Chancing IPs
Tom H
tomh0665 at gmail.com
Wed Nov 4 16:48:53 UTC 2009
On Wed, Nov 4, 2009 at 6:42 PM, Tom H <tomh0665 at gmail.com> wrote:
> On Wed, Nov 4, 2009 at 1:43 PM, Aart Koelewijn <aart at mtack.xs4all.nl> wrote:
>> in my network I have an old laptop with Ubuntu 8.04 running 24/7 for a
>> measurement project. This laptop has a WiFi connection with my router.
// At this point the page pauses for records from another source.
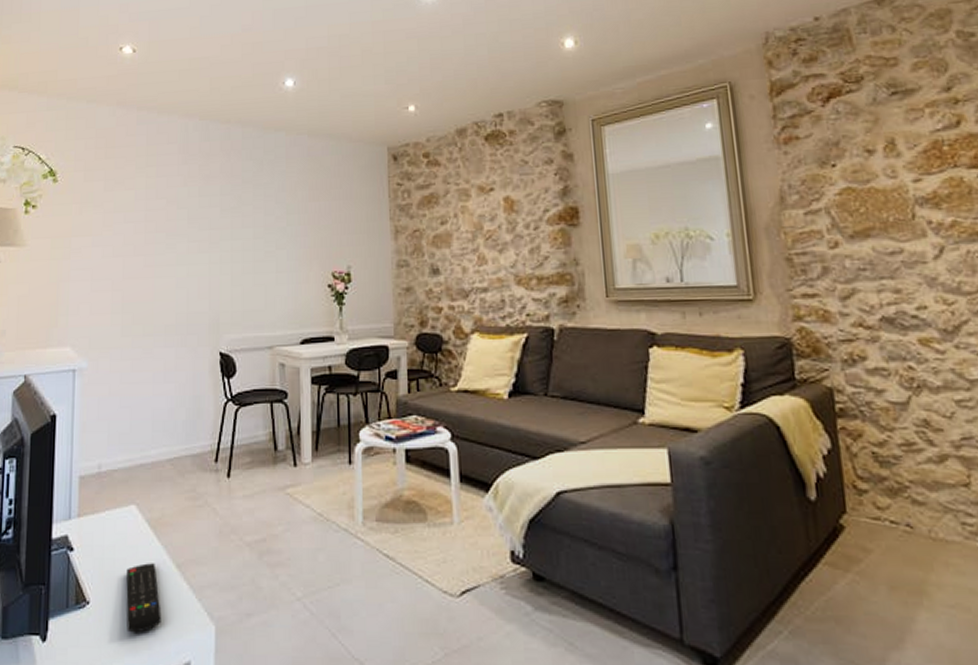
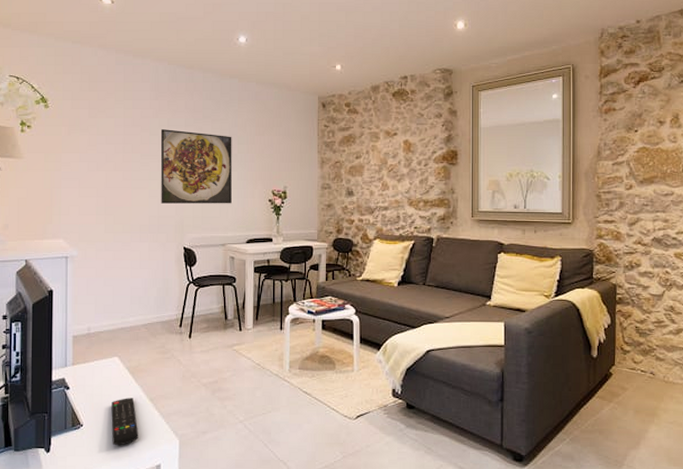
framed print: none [190,200,280,296] -> present [160,129,232,204]

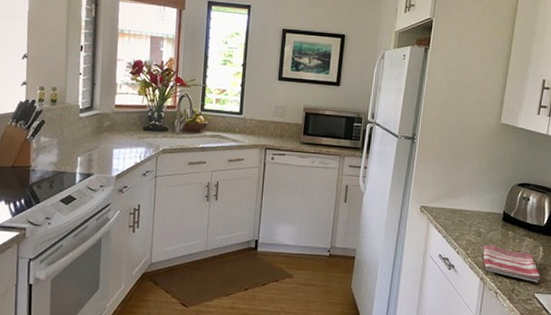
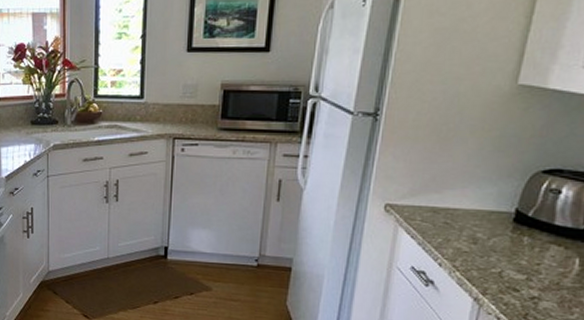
dish towel: present [483,244,540,283] -> none [479,254,573,308]

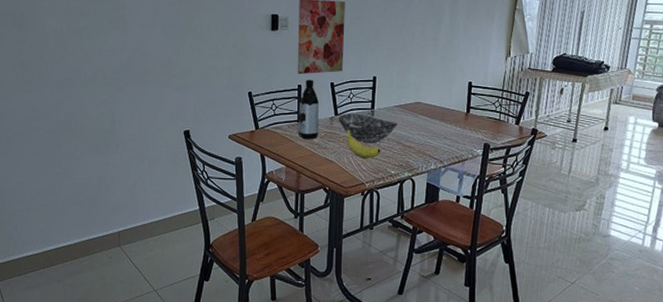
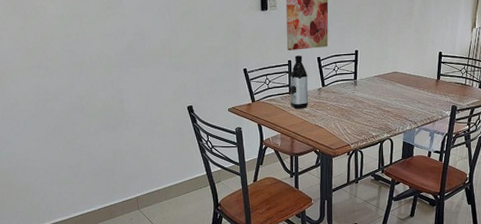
bowl: present [339,113,397,142] -> none [326,84,377,109]
fruit: present [347,128,381,159] -> none [333,98,363,124]

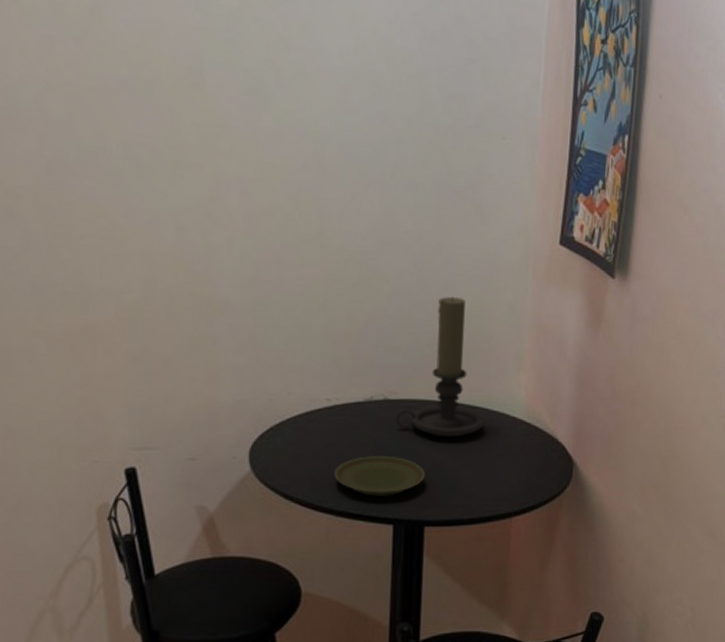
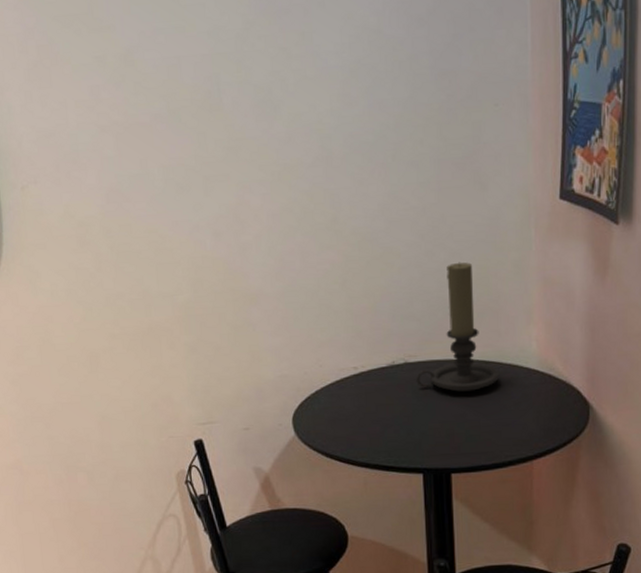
plate: present [334,456,425,496] -> none [366,413,448,450]

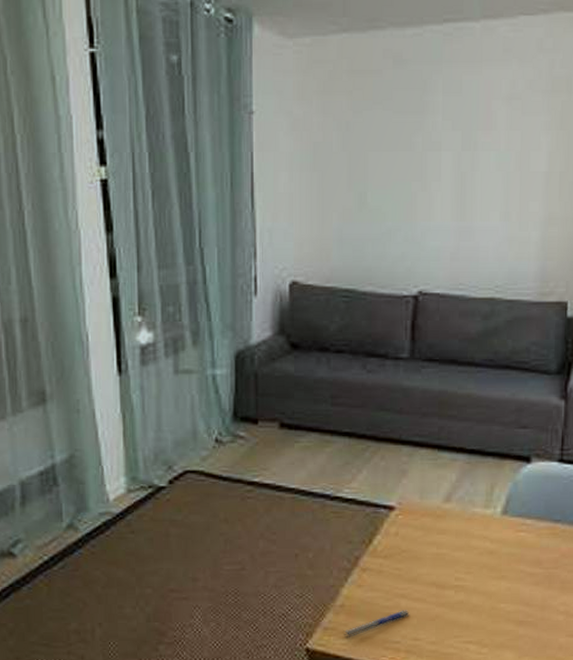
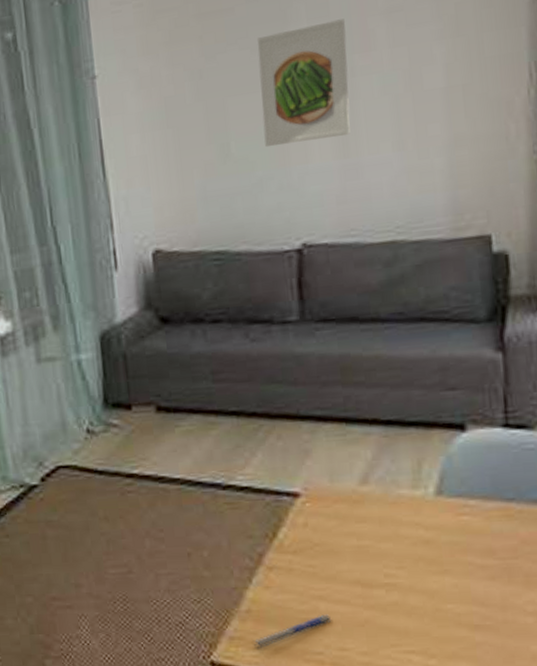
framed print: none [397,98,473,202] -> present [257,19,351,148]

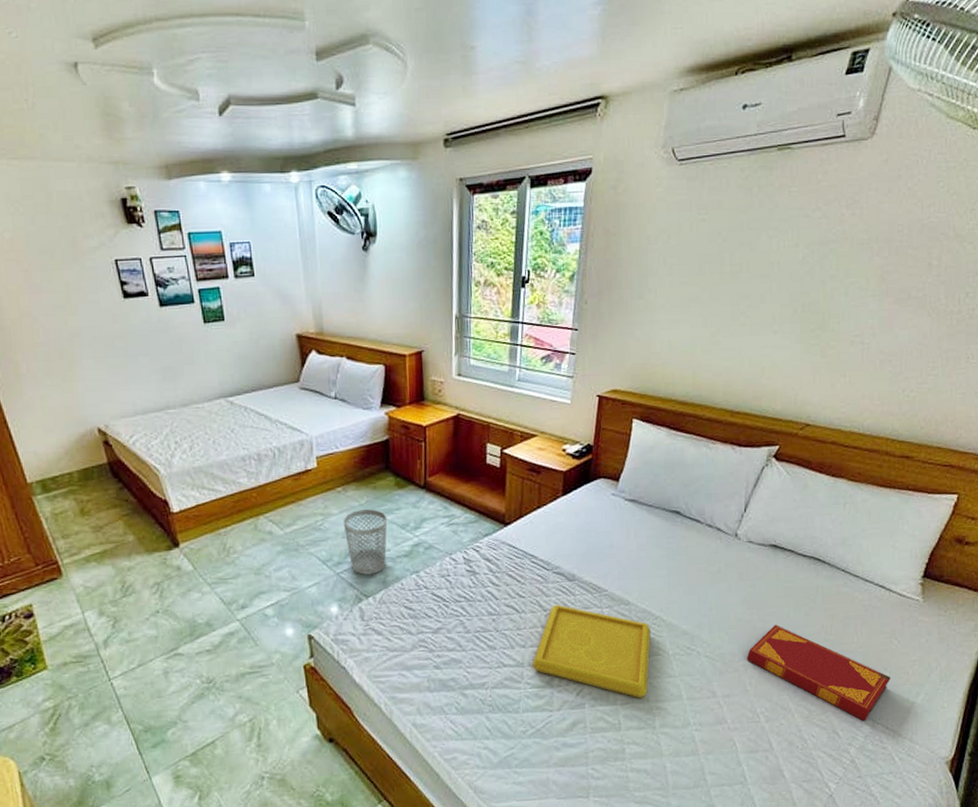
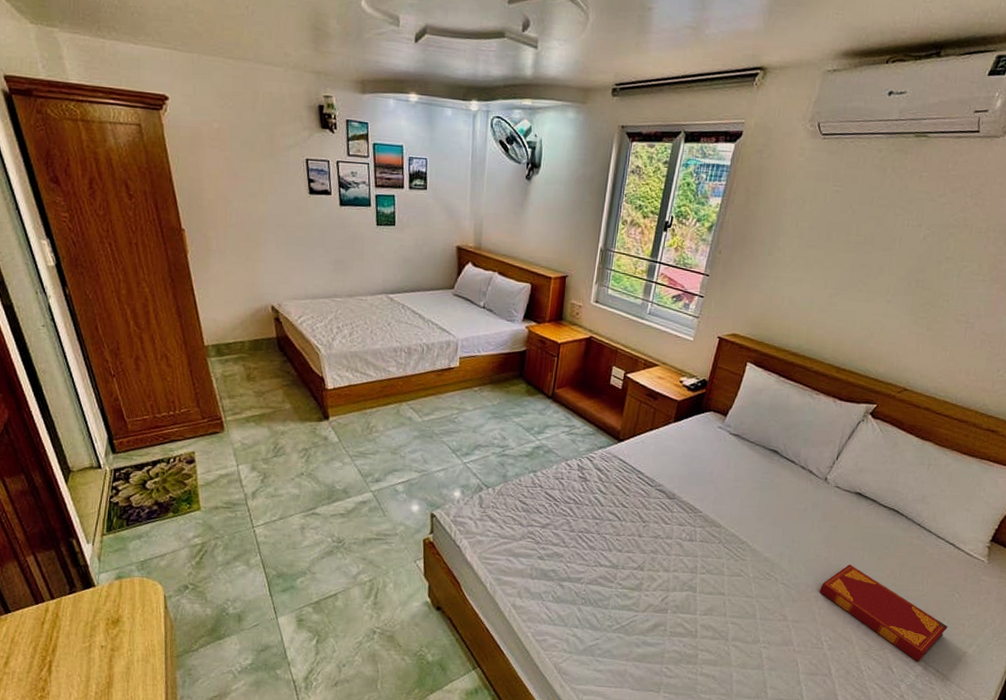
wastebasket: present [343,509,388,575] -> none [475,409,515,468]
serving tray: present [531,604,652,699] -> none [625,518,737,612]

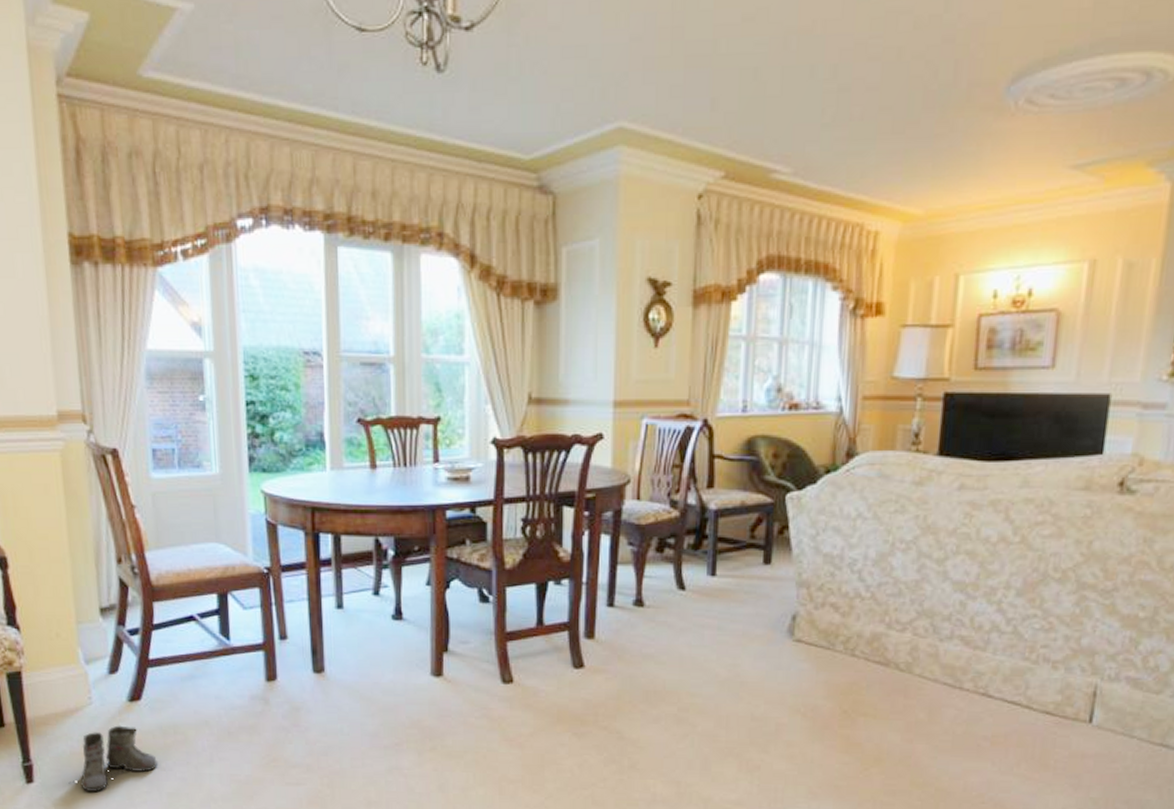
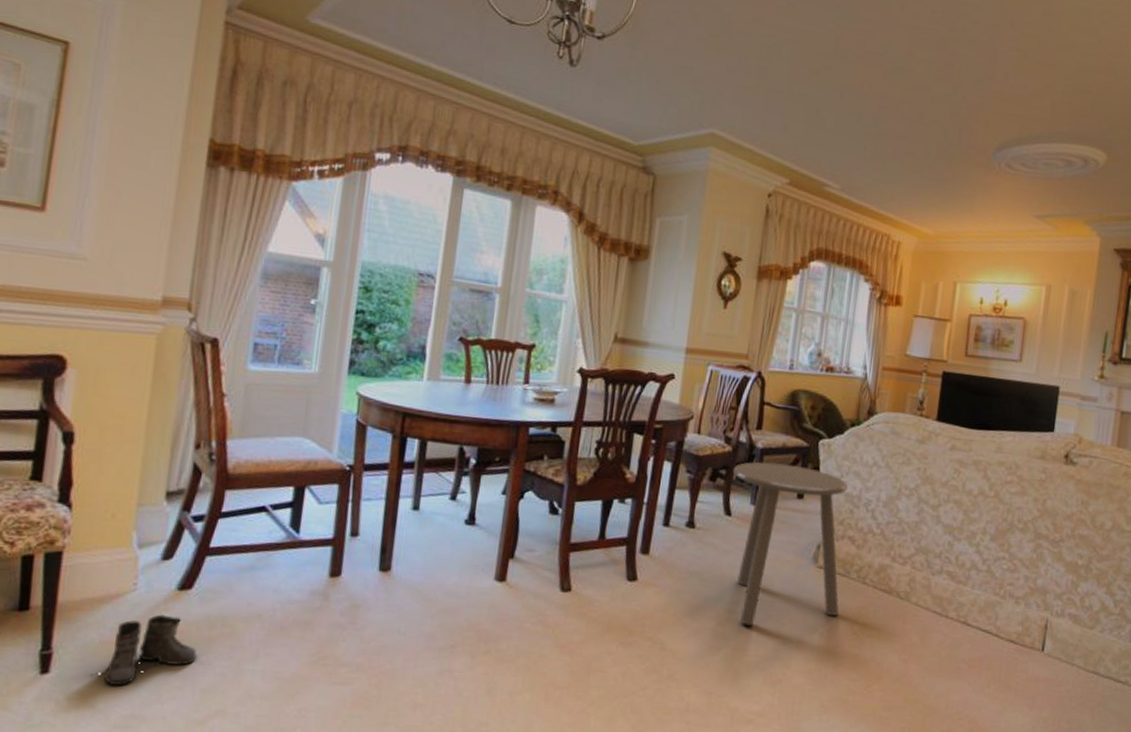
side table: none [683,525,825,709] -> present [733,462,847,626]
>> Normally it will get an IP from the DHCP range off the router,
>> 192.168.nn.mm. This is always the same IP. But every so often, perhaps
>> after a week or two weeks it will change its IP to 169.254.7.206 and it
>> will lose its connection to a database outside my home where the data are
>> combined with data from other places. The data of course are still saved
>> in a database in the laptop itself. I also have a ssh-connection from my
>> desktop to this laptop to monitor what is happening on the laptop. This
>> connection is lost too.
>> I wonder how this change of IP can take place and how I can pretend it.
>> As the best the laptop can do is a web-64 protection and the least the
>> router will accept is a web-128 protection the wifi connection is
>> unprotected. The router will only check if the mac-address is one of the
>> allowed mac-addresses.
>
> It must be your dhcp lease that is expiring and is having trouble
> being renewed because a 169.254.x.x address is self-assigned when when
> a dhcp lease cannot be acquired.
>
> Your dhcp lease must be one-week long and the renewal must be failing
> from time to time. You can check the length of your lease with
> # ps -ef | grep dhc
> and then looking at the contents of the lease file (defined after the
> "-lf" in the output of the command above).